Quebec and Lévis | The Caisse proposes a 15.5 billion plan for mobility

(Quebec) After consulting thousands of pages of studies and meeting dozens of stakeholders, the Caisse de dépôt et placement du Québec (CDPQ) is proposing a vast plan worth 15.5 billion for mobility in the capital.




CDPQ Infra experts presented their 140-page report on Wednesday, which concluded that a tramway for Quebec was necessary.

As for the thorny issue of the third link, the Fund is clear: “the analyzes demonstrate that one more inter-river road link cannot be justified from the point of view of mobility, and CDPQ Infra therefore does not recommend its creation” .

IMAGE TAKEN FROM CDPQ INFRA REPORT

The tram network proposed by the Caisse is indicated in purple, and that of SRB in blue.

The Caisse, however, is in favor of a third link… public transport. It proposes a tram line that would connect the two city centers in six minutes.

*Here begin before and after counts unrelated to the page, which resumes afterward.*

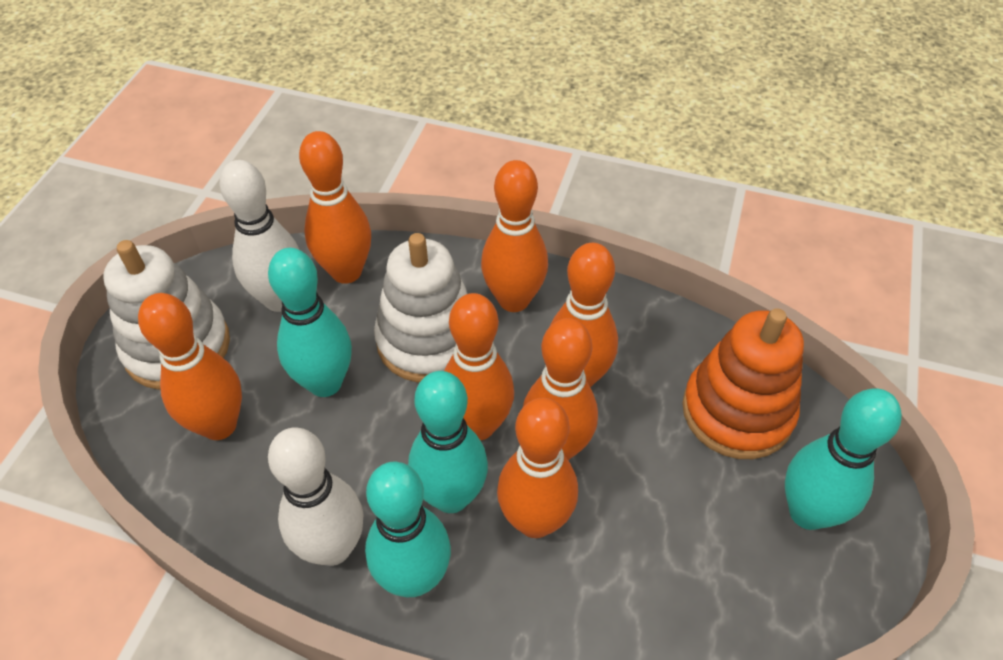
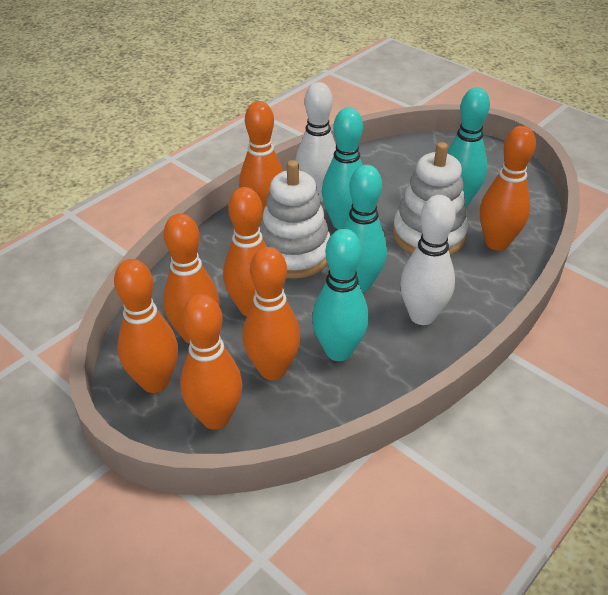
orange stacking toy: [682,308,804,459] = 1 -> none = 0

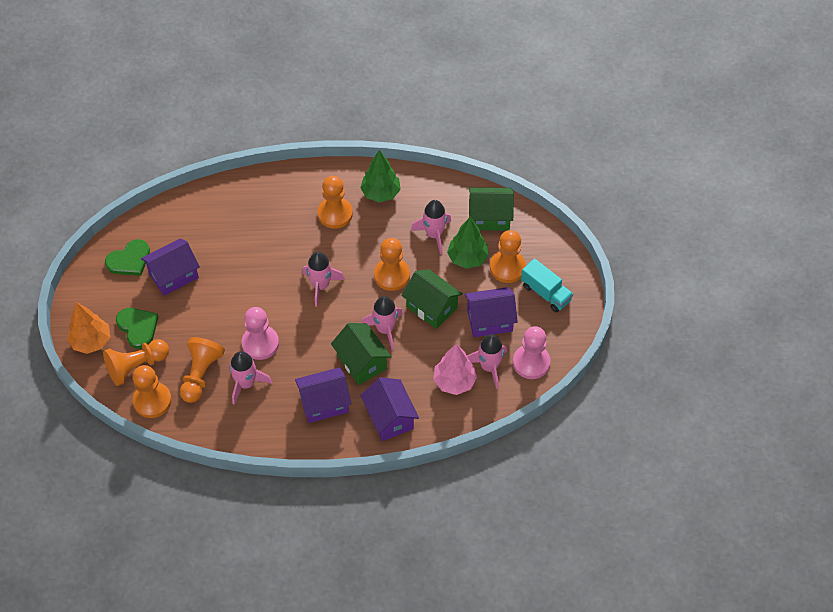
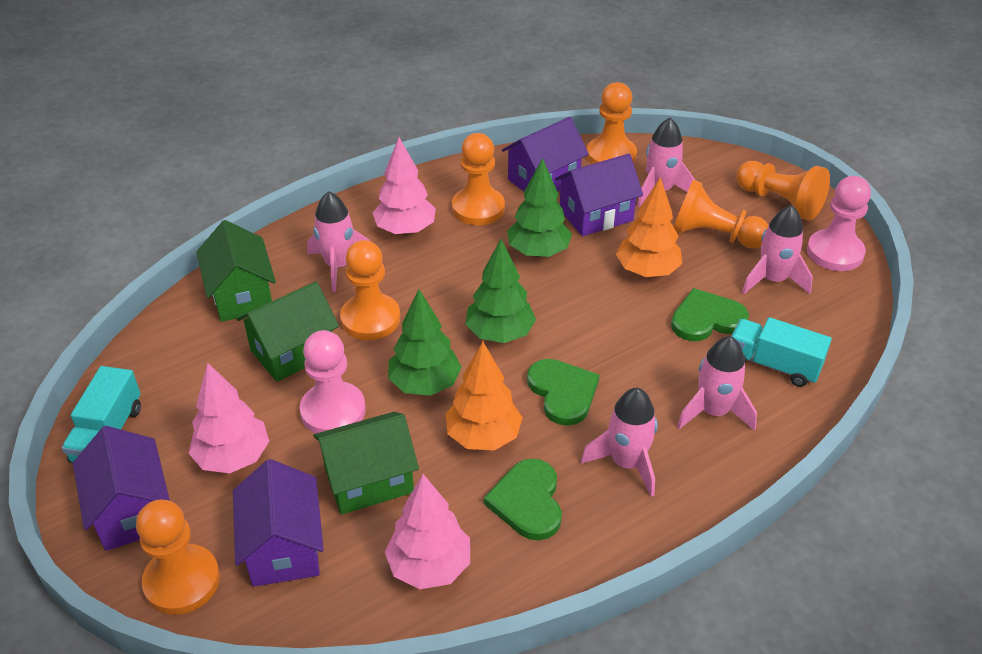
green heart: [105,239,150,276] [116,308,159,349] = 2 -> [484,459,562,540] [527,359,600,426] [671,288,749,341] = 3
green tree: [360,150,401,202] [447,217,489,269] = 2 -> [388,289,462,396] [466,239,536,343] [507,158,572,257] = 3
orange tree: [67,302,110,354] = 1 -> [445,342,523,451] [616,177,682,277] = 2
pink tree: [433,343,477,395] = 1 -> [189,362,269,473] [372,137,436,235] [385,474,470,589] = 3
turquoise truck: [521,259,573,312] = 1 -> [62,366,141,463] [732,317,832,387] = 2

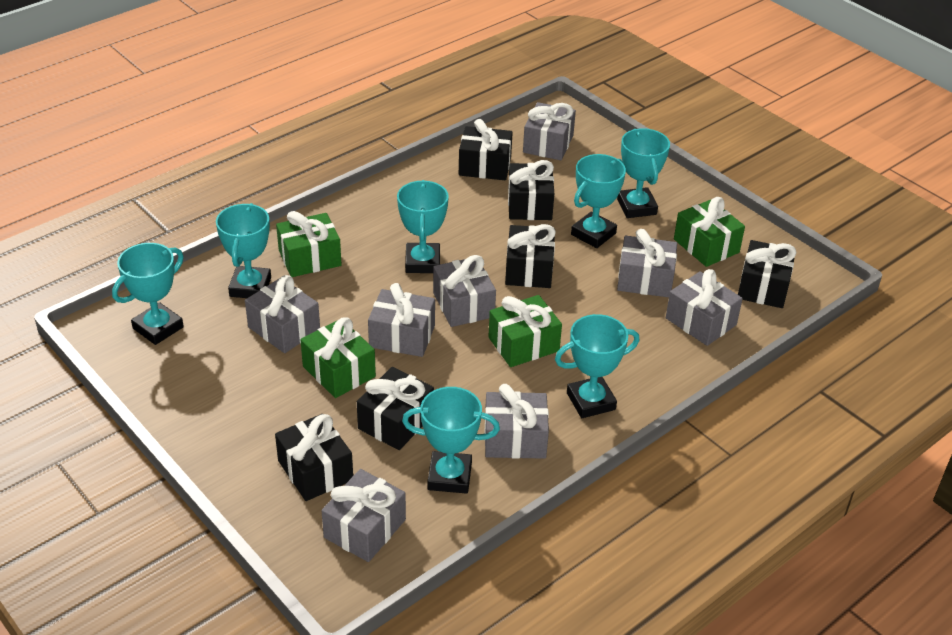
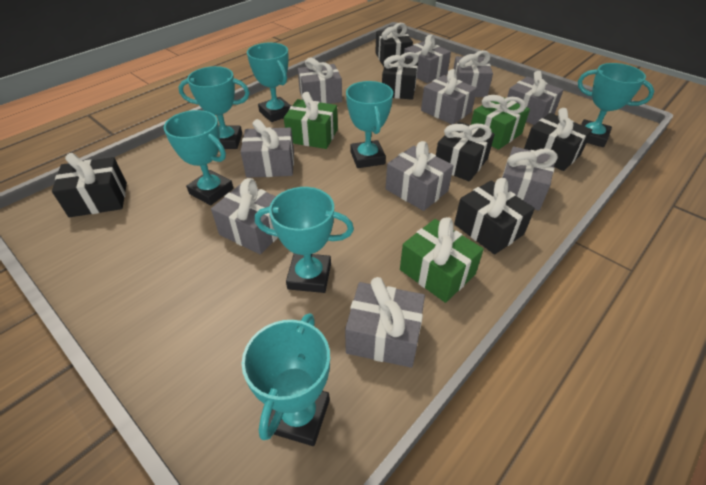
green gift: [276,211,342,277] [301,317,376,398] [488,295,562,367] [674,197,745,267] = 4 -> [284,92,338,149] [400,217,484,303] [471,95,530,150] = 3
grey gift: [245,275,320,353] [321,469,406,562] [368,283,435,357] [433,255,496,327] [484,384,549,459] [523,102,576,160] [617,229,677,297] [666,269,743,346] = 8 -> [211,178,278,254] [241,119,294,178] [298,58,342,104] [345,277,425,368] [386,141,454,211] [404,35,451,83] [421,69,477,124] [453,50,493,97] [502,147,558,211] [507,71,563,125] = 10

The network proposed by the Caisse is called Plan CITÉ (integrated express transport circuit). It is structured as follows:

  • A 28 km tram network in Quebec at a cost of 7 billion, which takes up the City’s project, with antennas in Charlesbourg, Estimauville and Lebourgneuf.
  • Rapid bus service (SRB) circuits of 30 km in two networks, one in Quebec and one in Lévis, which connect to the tramway. One of the SRB lines connects the two shores, at a cost of 4.5 billion. This includes a set of new reserved lanes on motorways totaling more than 30 km.
  • A 7 km inter-river link between the city centers of Quebec and Lévis, i.e. a tunnel dedicated to a tramway. It is estimated at 4 billion.

“It’s an exciting vision and plan, of which we are proud. It’s coherent and it meets a lot of needs,” commented Jean-Marc Arbaud, president and CEO, CDPQ Infra in a press conference Wednesday in Quebec. M Arbaud has already demonstrated the Caisse’s appetite to carry out this important public transport project.

PHOTO EDOUARD PLANTE-FRÉCHETTE, LA PRESS

Jean-Marc Arbaud (right)

The Caisse received last November the mandate from the Legault government to analyze mobility in the greater Quebec region. After six months of work and after meeting 172 stakeholders, it concluded that a tramway is necessary in the capital.

“The tram is the right solution, even taking into account densification. Otherwise it’s overcapacity,” notes Mr. Arbaud, who dismisses the idea of ​​a metro.

The tramway proposed by the Caisse is essentially the same as that which was defended by the former mayor Régis Labeaume and the current one, Bruno Marchand. The Fund, however, believes it can improve the project, with hybrid cars that remove wires in certain places. It also suggests lowering the concrete slab and using shorter trains, between 40 and 35 meters, to reduce construction costs.

Some 80,000 people would be transported every day and the Fund anticipates “time and reliability savings” compared to the current buses serving Quebec City.

The first phase of the tramway, from Le Gendre to Charlesbourg, could be delivered as early as 2030, estimates CDPQ Infra. The company also says it is interested in carrying out the project, if the government gives it the mandate.

No to the third motorway link

The Caisse also analyzed six routes for a possible third motorway link. She does not recommend that the government build such a structure.

“Fundamentally, it does not improve mobility, or only slightly. In certain considerations, it moves congestion from point A to point B,” concludes Jean-Marc Arbaud.

Caisse experts estimate that the main transportation routes in Quebec are already quite congested. A third link would only aggravate this situation, by dumping thousands of automobiles from the South Shore creating a funnel effect.

A third motorway link, which would cost billions of dollars, would only generate time savings of 5 minutes for motorists on existing bridges, concludes the Fund.

This also analyzed six routes for a possible third link. It immediately rules out a route via the Île d’Orléans.

“The link on the Île d’Orléans side, we are in a heritage zone and in an environment with agricultural zoning in several places. So a link here is extremely difficult, if not impossible. This is possibly the most complicated place,” says Denis Andlauer, Vice-President, Operations, CDPQ Infra.

She retains two potential axes, but ultimately concludes that they are not justified.

The Caisse notes, however, in its report that several participants in its meetings “expressed concerns about the safety and redundancy of existing bridges.” These stakeholders are particularly concerned about the transport of goods in the region if the Pierre-Laporte bridge closed.

But these considerations “exceed the mandate of CDPQ Infra”, which leaves it to the government to analyze this question.

The Caisse, however, is proposing a new inter-river link, a tunnel solely dedicated to a tramway which could be built from 2035.